- **Document text**

According to Section 49 of the OHRE Act, 1939, every maths and temple whose annual income was more than Rs. 250 had to pay an annual contribution at a certain percentage of the annual income. This was to meet whatever expenses the commissioner and his staff had, which increased progressively with the increase in the income. In accordance with Section 50 of the OHRE Act, 1939, for the contribution made under Section 49 as well as grants and loans made by the government to the maths and temples, a special fund was to be constituted, and the expenses of the commissioner in administering the religious endowments were met out of that fund.

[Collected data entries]

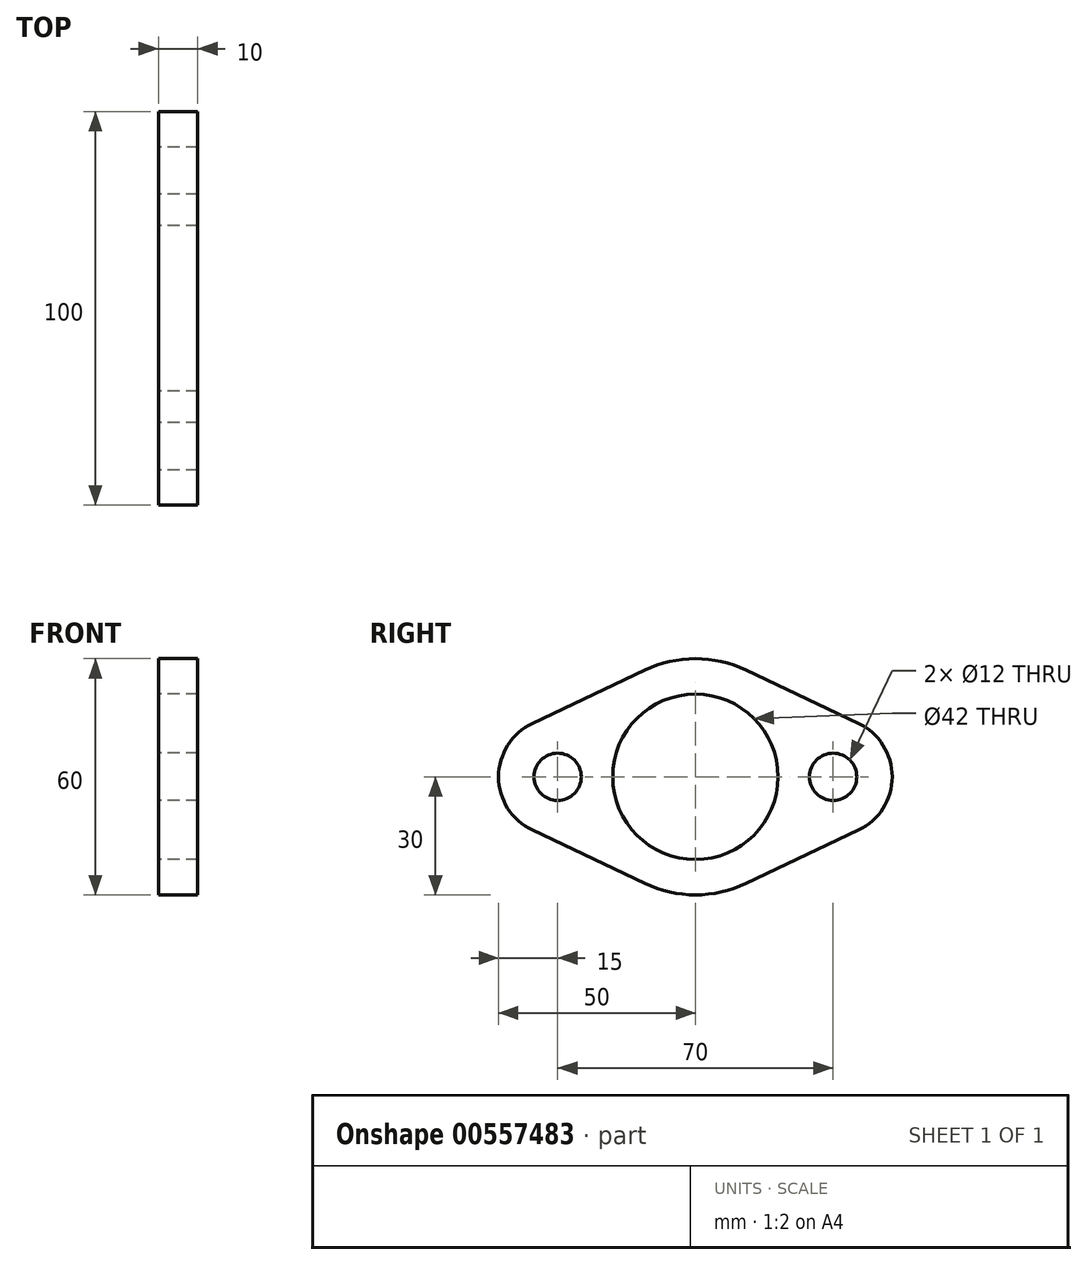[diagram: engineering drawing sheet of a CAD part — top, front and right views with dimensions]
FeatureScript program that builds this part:
annotation { "Feature Type Name" : "Feature", "Feature Type Description" : "" }
export const myFeature = defineFeature(function(context is Context, id is Id, definition is map)
    precondition{}
    {
        {
            var Q0;
            Q0=qCreatedBy(makeId("Right.planeOp"),FACE);
            var sketch = newSketch(context, id + "F0", { "sketchPlane" : qUnion([Q0])});
            skCircle(sketch, "E0", {"center": v(0, 0) * mm, "radius": 21 * mm});
            skArc(sketch, "E1", {"start": v(-12.86, -27.1) * mm, "mid": v(0, -30) * mm, "end": v(12.86, -27.1) * mm});
            skCircle(sketch, "E2", {"center": v(35, 0) * mm, "radius": 6 * mm});
            skCircle(sketch, "E3", {"center": v(-35, 0) * mm, "radius": 6 * mm});
            skArc(sketch, "E4", {"start": v(-41.43, 13.55) * mm, "mid": v(-50, 0) * mm, "end": v(-41.43, -13.55) * mm});
            skArc(sketch, "E5", {"start": v(41.43, -13.55) * mm, "mid": v(50, 0) * mm, "end": v(41.43, 13.55) * mm});
            skLineSegment(sketch, "E6", {"start": v(-41.43, 13.55) * mm, "end": v(-12.86, 27.1) * mm});
            skLineSegment(sketch, "E7", {"start": v(-41.43, -13.55) * mm, "end": v(-12.86, -27.1) * mm});
            skLineSegment(sketch, "E8", {"start": v(12.86, 27.1) * mm, "end": v(41.43, 13.55) * mm});
            skLineSegment(sketch, "E9", {"start": v(12.86, -27.1) * mm, "end": v(41.43, -13.55) * mm});
            skArc(sketch, "E10.trimOffspring", {"start": v(12.86, 27.1) * mm, "mid": v(0, 30) * mm, "end": v(-12.86, 27.1) * mm});
            skSolve(sketch);
        }
        {
            var Q0;
            Q0=makeQuery(id+"F0.imprint","IMPRINT",FACE,{"disambiguationData":[TD([[makeQuery(id+"F0.imprint","IMPRINT",EDGE,{"derivedFrom":sQuery(id+"F0.wireOp",EDGE,"E0")}),-1.0]])]});
            extrude(context, id + "F1", {"entities" : qUnion([Q0]), "depth" : 10 * mm, "offsetDistance" : 25 * mm});
        }
    });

- **Set tasks**
1. Using the passage on the OHRE Act, 1939, decide whether each statement agrees with it, answering yes or no and quoting the deciding words: (a) Under Section 49, maths and temples with an annual income above Rs. 250 had to pay an annual contribution. (b) The special fund under Section 50 was built only from the Section 49 contributions. (c) The expenses of the commissioner and his staff fell as income rose.
2. Quote every line of the CAD file entries word for word, leaving the pictures out of your answer.

- **Expected answers**
1.
(a) Yes: "every maths and temple whose annual income was more than Rs. 250 had to pay an annual contribution at a certain percentage of the annual income"
(b) No: "for the contribution made under Section 49 as well as grants and loans made by the government to the maths and temples, a special fund was to be constituted"
(c) No: "increased progressively with the increase in the income"

2.
[diagram: engineering drawing sheet of a CAD part — top, front and right views with dimensions]
FeatureScript program that builds this part:
annotation { "Feature Type Name" : "Feature", "Feature Type Description" : "" }
export const myFeature = defineFeature(function(context is Context, id is Id, definition is map)
    precondition{}
    {
        {
            var Q0;
            Q0=qCreatedBy(makeId("Right.planeOp"),FACE);
            var sketch = newSketch(context, id + "F0", { "sketchPlane" : qUnion([Q0])});
            skCircle(sketch, "E0", {"center": v(0, 0) * mm, "radius": 21 * mm});
            skArc(sketch, "E1", {"start": v(-12.86, -27.1) * mm, "mid": v(0, -30) * mm, "end": v(12.86, -27.1) * mm});
            skCircle(sketch, "E2", {"center": v(35, 0) * mm, "radius": 6 * mm});
            skCircle(sketch, "E3", {"center": v(-35, 0) * mm, "radius": 6 * mm});
            skArc(sketch, "E4", {"start": v(-41.43, 13.55) * mm, "mid": v(-50, 0) * mm, "end": v(-41.43, -13.55) * mm});
            skArc(sketch, "E5", {"start": v(41.43, -13.55) * mm, "mid": v(50, 0) * mm, "end": v(41.43, 13.55) * mm});
            skLineSegment(sketch, "E6", {"start": v(-41.43, 13.55) * mm, "end": v(-12.86, 27.1) * mm});
            skLineSegment(sketch, "E7", {"start": v(-41.43, -13.55) * mm, "end": v(-12.86, -27.1) * mm});
            skLineSegment(sketch, "E8", {"start": v(12.86, 27.1) * mm, "end": v(41.43, 13.55) * mm});
            skLineSegment(sketch, "E9", {"start": v(12.86, -27.1) * mm, "end": v(41.43, -13.55) * mm});
            skArc(sketch, "E10.trimOffspring", {"start": v(12.86, 27.1) * mm, "mid": v(0, 30) * mm, "end": v(-12.86, 27.1) * mm});
            skSolve(sketch);
        }
        {
            var Q0;
            Q0=makeQuery(id+"F0.imprint","IMPRINT",FACE,{"disambiguationData":[TD([[makeQuery(id+"F0.imprint","IMPRINT",EDGE,{"derivedFrom":sQuery(id+"F0.wireOp",EDGE,"E0")}),-1.0]])]});
            extrude(context, id + "F1", {"entities" : qUnion([Q0]), "depth" : 10 * mm, "offsetDistance" : 25 * mm});
        }
    });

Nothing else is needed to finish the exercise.